2. Extracted SLUG_TO_PAGE_ROUTE, getProductPageRoute(), and filterDisplayedProducts() into a separate utils.ts file with optional chaining throughout.

3. Wrote 10 new audit tests covering null slug, undefined slug, known route, unknown route, and filter exclusion behavior.

The Merge-Readiness Gate Caught It

I opened PR #60 thinking I'd just fixed the roadmap section (replacing the deprecated Sports Excellence Hub card with Feedtumi and Poppin). The merge-readiness gate ran a functionality verifier that actually loads the dev server and checks each page.

It found the missing links. It identified the exact wrong keys. It classified the issue as "auto-fixable" because the fix was fully specified: exact file, exact keys, exact correct values. No design decision needed.

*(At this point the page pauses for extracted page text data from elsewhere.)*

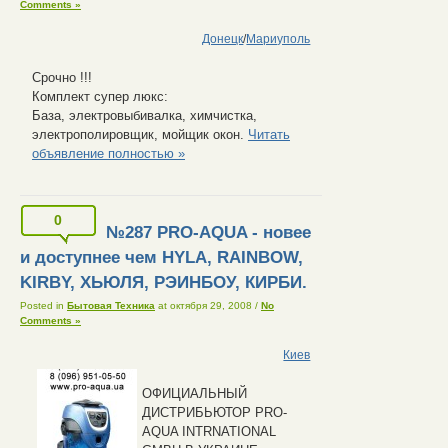
Comments »
Донецк
/
Мариуполь
Срочно !!!
Комплект супер люкс:
База, электровыбивалка, химчистка,
электрополировщик, мойщик окон.
Читать
объявление полностью »
0
№287 PRO-AQUA - новее
и доступнее чем HYLA, RAINBOW,
KIRBY, ХЬЮЛЯ, РЭИНБОУ, КИРБИ.
Posted in
Бытовая Техника
at октября 29, 2008
/
No
Comments »
Киев
ОФИЦИАЛЬНЫЙ
ДИСТРИБЬЮТОР PRO-
AQUA INTRNATIONAL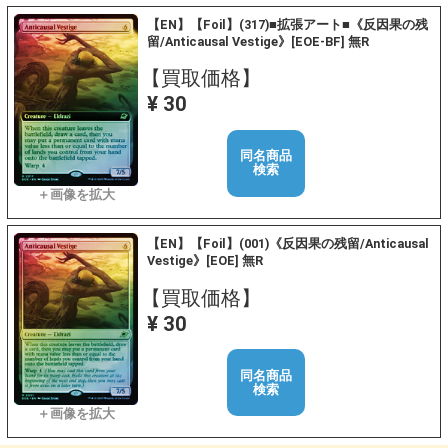
【EN】【Foil】(317)■拡張アート■《反因果の残
留/Anticausal Vestige》[EOE-BF] 無R
【買取価格】
¥ 30
同名商品
検索
【EN】【Foil】(001)《反因果の残留/Anticausal
Vestige》[EOE] 無R
【買取価格】
¥ 30
同名商品
検索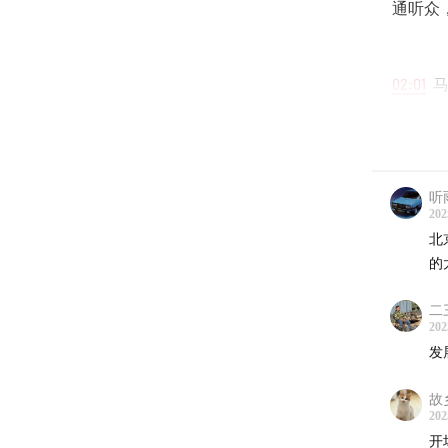
通听众
02:01
马
06:39
探
13:20
美
听
202
20:01
美
北
的
26:41
舞
二
33:21
上
202
发
40:03
西
故
202
46:43
探
开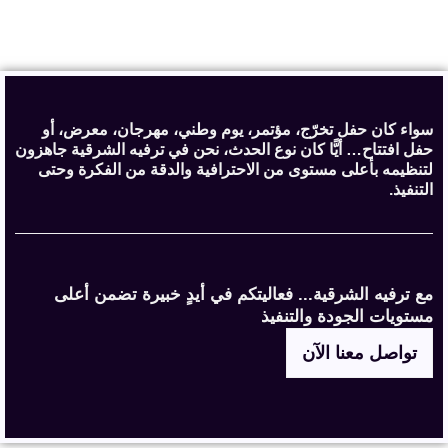
سواء كان حفل تخرّج، مؤتمر، يوم وطني، مهرجان، معرض، أو
حفل افتتاح… أيًّا كان نوع الحدث، نحن في ترفيه الشرقية جاهزون
لتنظيمه بأعلى مستوى من الاحترافية والدقة من الفكرة وحتى
التنفيذ.
مع ترفيه الشرقية... فعاليتكم في أيدٍ خبيرة تضمن أعلى
مستويات الجودة والتنفيذ
تواصل معنا الآن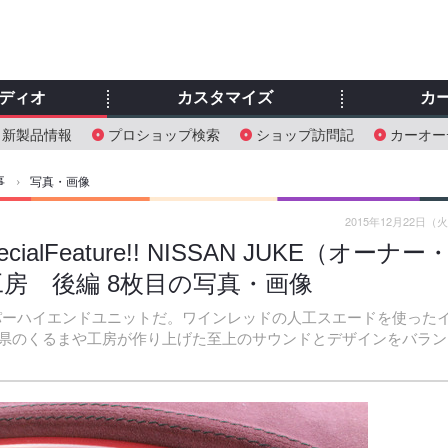
ディオ
カスタマイズ
カ
新製品情報
プロショップ検索
ショップ訪問記
カーオー
事
›
写真・画像
2015年12月22日（
Feature!! NISSAN JUKE（オーナー
房 後編 8枚目の写真・画像
パーハイエンドユニットだ。ワインレッドの人工スエードを使った
県のくるまや工房が作り上げた至上のサウンドとデザインをバラン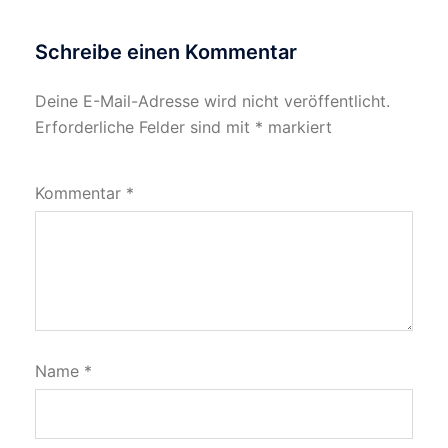
Schreibe einen Kommentar
Deine E-Mail-Adresse wird nicht veröffentlicht.
Erforderliche Felder sind mit
*
markiert
Kommentar
*
Name
*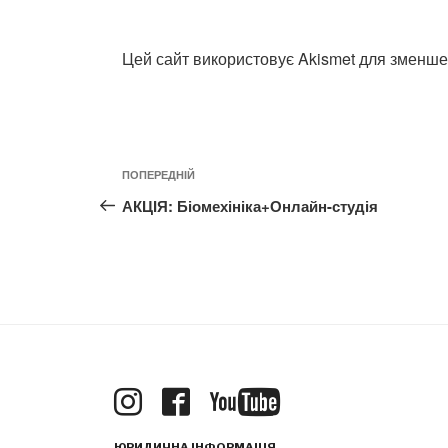
Цей сайт використовує Akismet для зменш
Навігація
Попередній
ПОПЕРЕДНІЙ
записів
допис
АКЦІЯ: Біомехініка+Онлайн-студія
ЮРИДИЧНА ІНФОРМАЦІЯ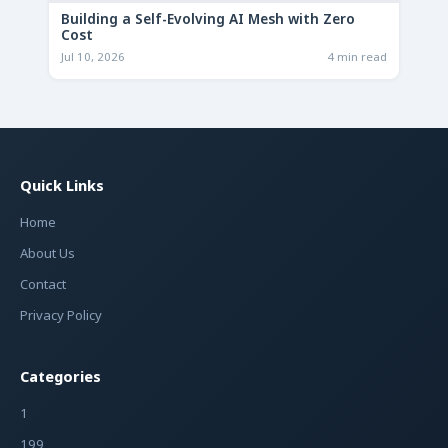
Building a Self-Evolving AI Mesh with Zero
Cost
Jul 10, 2026
4 min read
Quick Links
Home
About Us
Contact
Privacy Policy
Categories
1
199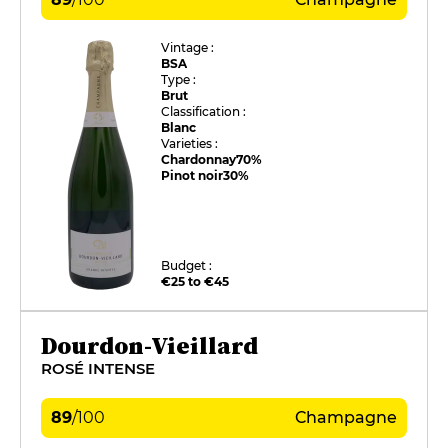
Vintage :
BSA
Type :
Brut
Classification :
Blanc
Varieties :
Chardonnay
70%
Pinot noir
30%
Budget :
€25 to €45
Dourdon-Vieillard
ROSÉ INTENSE
89
/
100
Champagne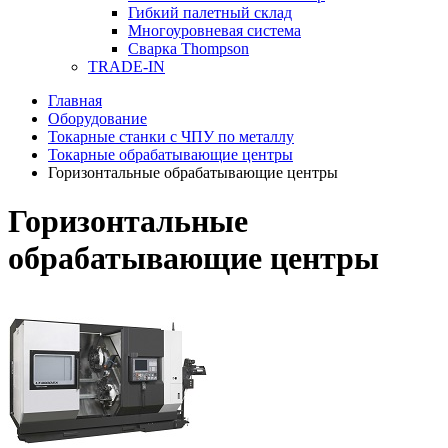
Гибкий палетный склад
Многоуровневая система
Сварка Thompson
TRADE-IN
Главная
Оборудование
Токарные станки с ЧПУ по металлу
Токарные обрабатывающие центры
Горизонтальные обрабатывающие центры
Горизонтальные
обрабатывающие центры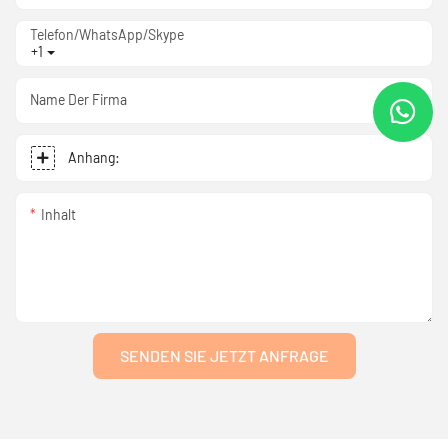
Telefon/WhatsApp/Skype
+1
Name Der Firma
Anhang:
Inhalt
SENDEN SIE JETZT ANFRAGE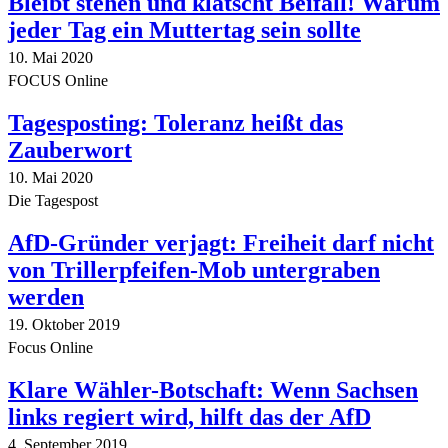
Bleibt stehen und klatscht Beifall! Warum
jeder Tag ein Muttertag sein sollte
10. Mai 2020
FOCUS Online
Tagesposting: Toleranz heißt das
Zauberwort
10. Mai 2020
Die Tagespost
AfD-Gründer verjagt: Freiheit darf nicht
von Trillerpfeifen-Mob untergraben
werden
19. Oktober 2019
Focus Online
Klare Wähler-Botschaft: Wenn Sachsen
links regiert wird, hilft das der AfD
4. September 2019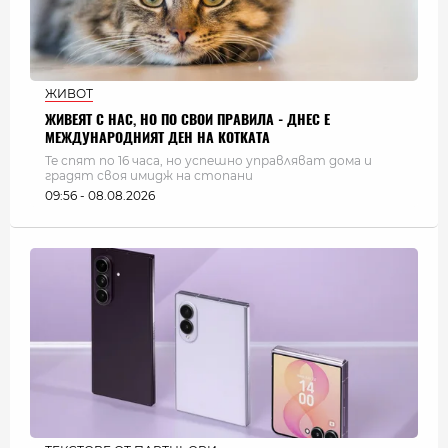
ЖИВОТ
ЖИВЕЯТ С НАС, НО ПО СВОИ ПРАВИЛА - ДНЕС Е
МЕЖДУНАРОДНИЯТ ДЕН НА КОТКАТА
Те спят по 16 часа, но успешно управляват дома и
градят своя имидж на стопани
09:56 - 08.08.2026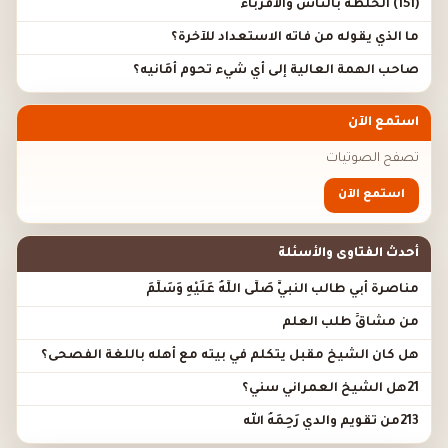
(151) الخلطة بالناس والأقرباء
ما الذي يقوله من فاته الاستعداد للآخرة؟
صاحب الهمة العالية إلى أي شيء تحوم أَمَانيه؟
استمع الآن
تصفح الصوتيات
استمع الآن
أحدث الفتاوى والأسئلة
مناصرة أبي طالب النبيَّ صَلَّى اللَّهُ عَلَيْهِ وَسَلَّمَ
من مشاقِّ طلب العلم
هل كان الشيخ مقبل يتكلم في بيته مع أهله باللغة الفصحى؟
21هل الشيخ العمراني سني؟
213من تقويم والدي رَحِمَهُ الله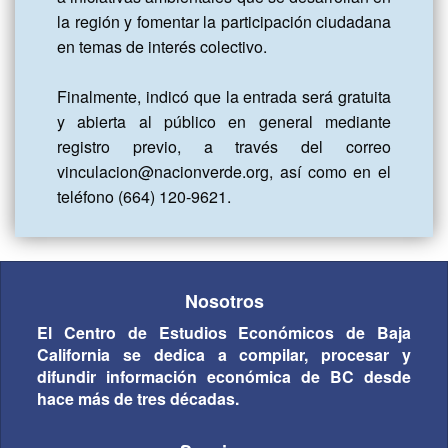
la región y fomentar la participación ciudadana 
en temas de interés colectivo.

Finalmente, indicó que la entrada será gratuita 
y abierta al público en general mediante 
registro previo, a través del correo 
vinculacion@nacionverde.org, así como en el 
teléfono (664) 120-9621.
Nosotros
El Centro de Estudios Económicos de Baja
California se dedica a compilar, procesar y
difundir información económica de BC desde
hace más de tres décadas.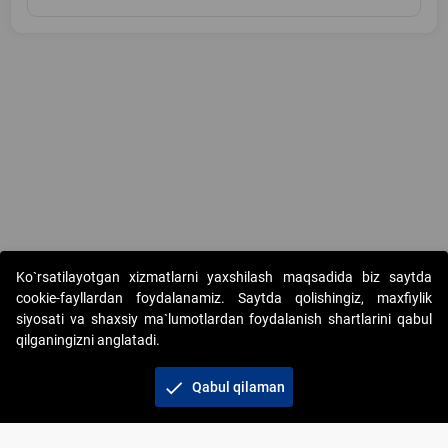
Copyright © 2017-2026. "Elektron onlayn-auksionlarni tashkil etish"
Ko`rsatilayotgan xizmatlarni yaxshilash maqsadida biz saytda
AJ. Barcha huquqlar himoyalangan
cookie-fayllardan foydalanamiz. Saytda qolishingiz, maxfiylik
siyosati va shaxsiy ma`lumotlardan foydalanish shartlarini qabul
qilganingizni anglatadi.
check
Qabul qilaman
+998 71 202-21-11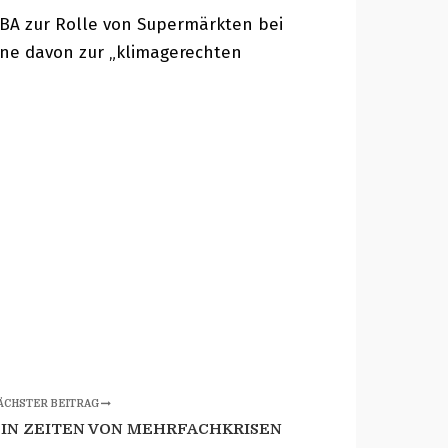
BA zur Rolle von Supermärkten bei
ine davon zur „klimagerechten
ÄCHSTER BEITRAG
IN ZEITEN VON MEHRFACHKRISEN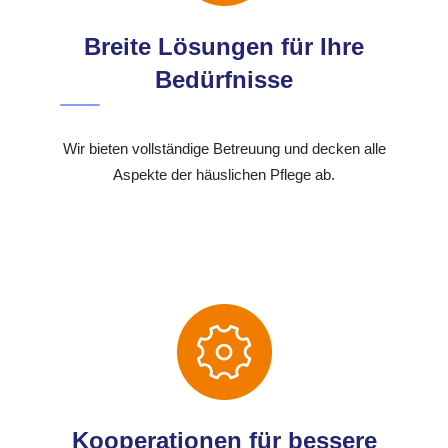
Breite Lösungen für Ihre
Bedürfnisse
Wir bieten vollständige Betreuung und decken alle
Aspekte der häuslichen Pflege ab.
Kooperationen für bessere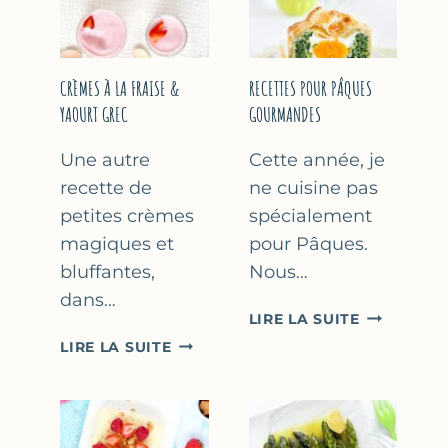
FÊTE
DES
MÈRES
ET
CRÈMES À LA FRAISE &
RECETTES POUR PÂQUES
DES
YAOURT GREC
GOURMANDES
PÈRES
Une autre
Cette année, je
recette de
ne cuisine pas
petites crèmes
spécialement
magiques et
pour Pâques.
bluffantes,
Nous…
dans…
RECETTES
LIRE LA SUITE
POUR
CRÈMES
LIRE LA SUITE
PÂQUES
À
GOURMAN
LA
FRAISE
&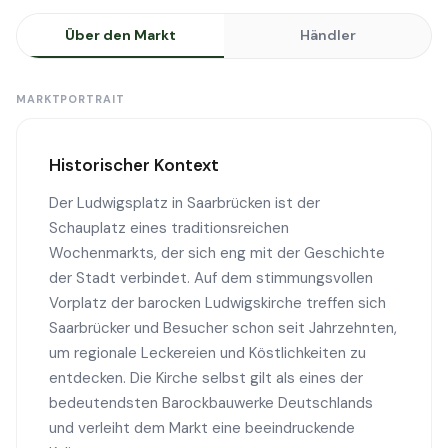
Über den Markt
Händler
MARKTPORTRAIT
Historischer Kontext
Der Ludwigsplatz in Saarbrücken ist der
Schauplatz eines traditionsreichen
Wochenmarkts, der sich eng mit der Geschichte
der Stadt verbindet. Auf dem stimmungsvollen
Vorplatz der barocken Ludwigskirche treffen sich
Saarbrücker und Besucher schon seit Jahrzehnten,
um regionale Leckereien und Köstlichkeiten zu
entdecken. Die Kirche selbst gilt als eines der
bedeutendsten Barockbauwerke Deutschlands
und verleiht dem Markt eine beeindruckende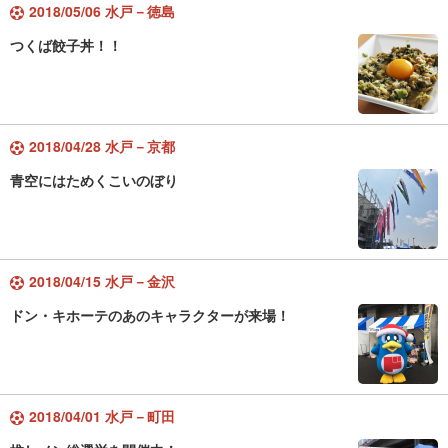
2018/05/06 水戸－徳島
つくば餃子丼！！
2018/04/28 水戸－京都
青空にはためくこいのぼり
2018/04/15 水戸－金沢
ドン・キホーテのあのキャラクターが来場！
2018/04/01 水戸－町田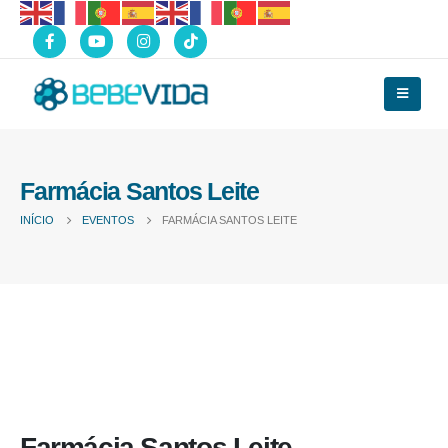
Farmácia Santos Leite
INÍCIO
EVENTOS
FARMÁCIA SANTOS LEITE
Farmácia Santos Leite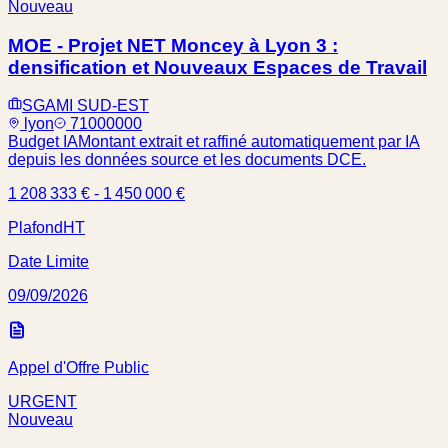
Nouveau
MOE - Projet NET Moncey à Lyon 3 :
densification et Nouveaux Espaces de Travail
SGAMI SUD-EST
lyon
71000000
Budget IA
Montant extrait et raffiné automatiquement par IA
depuis les données source et les documents DCE.
1 208 333 € - 1 450 000 €
Plafond
HT
Date Limite
09/09/2026
Appel d'Offre Public
URGENT
Nouveau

The gate applied the fix in a new commit, updated the test assertions to match, re-ran the full suite (193 tests), and verified all 5 CI checks passed. Then it wrote a 159-line clearance report and recommended merge.

This is what autonomous infrastructure looks like. I didn't have to manually test four product pages. I didn't have to remember which slugs I used three weeks ago. The gate did the work.

What's Next

Two findings were deferred to Linear issues: our fetchError filter runs outside the try/catch block (safe by coincidence, but fragile), and we only log Sanity fetch failures to console.error instead of sending them to Sentry. Both are tracked as SCE-1973 and SCE-1974.

The bigger takeaway: assume nothing about CMS data. Always use optional chaining. Always add query guards. And always let the gate run before you merge.